#### DATA PROVIDED:
BEGIN
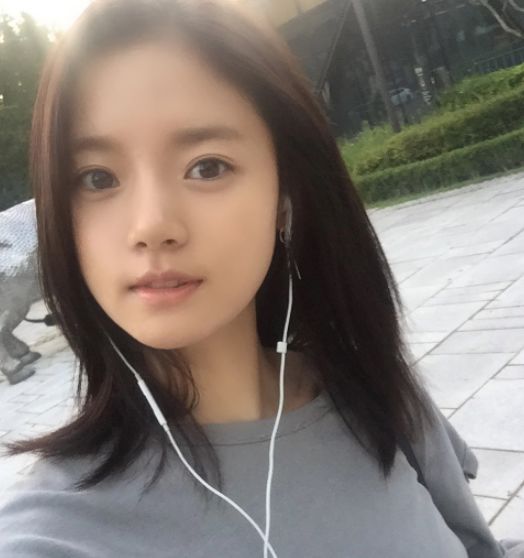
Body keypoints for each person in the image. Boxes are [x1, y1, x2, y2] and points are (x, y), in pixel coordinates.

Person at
END
BEGIN
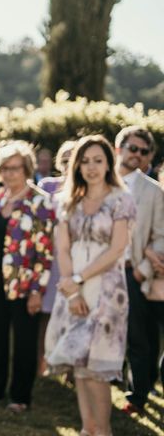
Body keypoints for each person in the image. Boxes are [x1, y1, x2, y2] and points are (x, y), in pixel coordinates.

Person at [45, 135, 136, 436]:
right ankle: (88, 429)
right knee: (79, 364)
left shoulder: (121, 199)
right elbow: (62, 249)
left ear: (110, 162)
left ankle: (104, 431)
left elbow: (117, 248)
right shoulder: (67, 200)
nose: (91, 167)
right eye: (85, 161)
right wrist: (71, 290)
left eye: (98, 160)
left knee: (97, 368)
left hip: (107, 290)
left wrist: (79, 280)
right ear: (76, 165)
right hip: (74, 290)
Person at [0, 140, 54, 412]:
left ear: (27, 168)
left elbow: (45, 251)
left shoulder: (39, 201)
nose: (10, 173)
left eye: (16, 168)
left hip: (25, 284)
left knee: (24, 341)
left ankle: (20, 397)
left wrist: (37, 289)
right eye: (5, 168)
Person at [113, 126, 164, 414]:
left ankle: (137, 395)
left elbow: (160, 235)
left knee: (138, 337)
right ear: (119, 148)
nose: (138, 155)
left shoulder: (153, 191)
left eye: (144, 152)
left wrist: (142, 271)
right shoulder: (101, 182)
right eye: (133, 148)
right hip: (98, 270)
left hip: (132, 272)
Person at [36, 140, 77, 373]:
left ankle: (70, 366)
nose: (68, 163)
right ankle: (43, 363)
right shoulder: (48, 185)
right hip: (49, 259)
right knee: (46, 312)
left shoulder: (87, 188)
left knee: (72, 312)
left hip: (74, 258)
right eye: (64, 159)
END
#### TASK:
From the records above, copy only the lines starting with the line that holds "left elbow: (117, 248)" and going on through the line that holds "left ankle: (20, 397)", exactly as written.

#### RESPONSE TO THE EXERCISE:
left elbow: (117, 248)
right shoulder: (67, 200)
nose: (91, 167)
right eye: (85, 161)
right wrist: (71, 290)
left eye: (98, 160)
left knee: (97, 368)
left hip: (107, 290)
left wrist: (79, 280)
right ear: (76, 165)
right hip: (74, 290)
Person at [0, 140, 54, 412]:
left ear: (27, 168)
left elbow: (45, 251)
left shoulder: (39, 201)
nose: (10, 173)
left eye: (16, 168)
left hip: (25, 284)
left knee: (24, 341)
left ankle: (20, 397)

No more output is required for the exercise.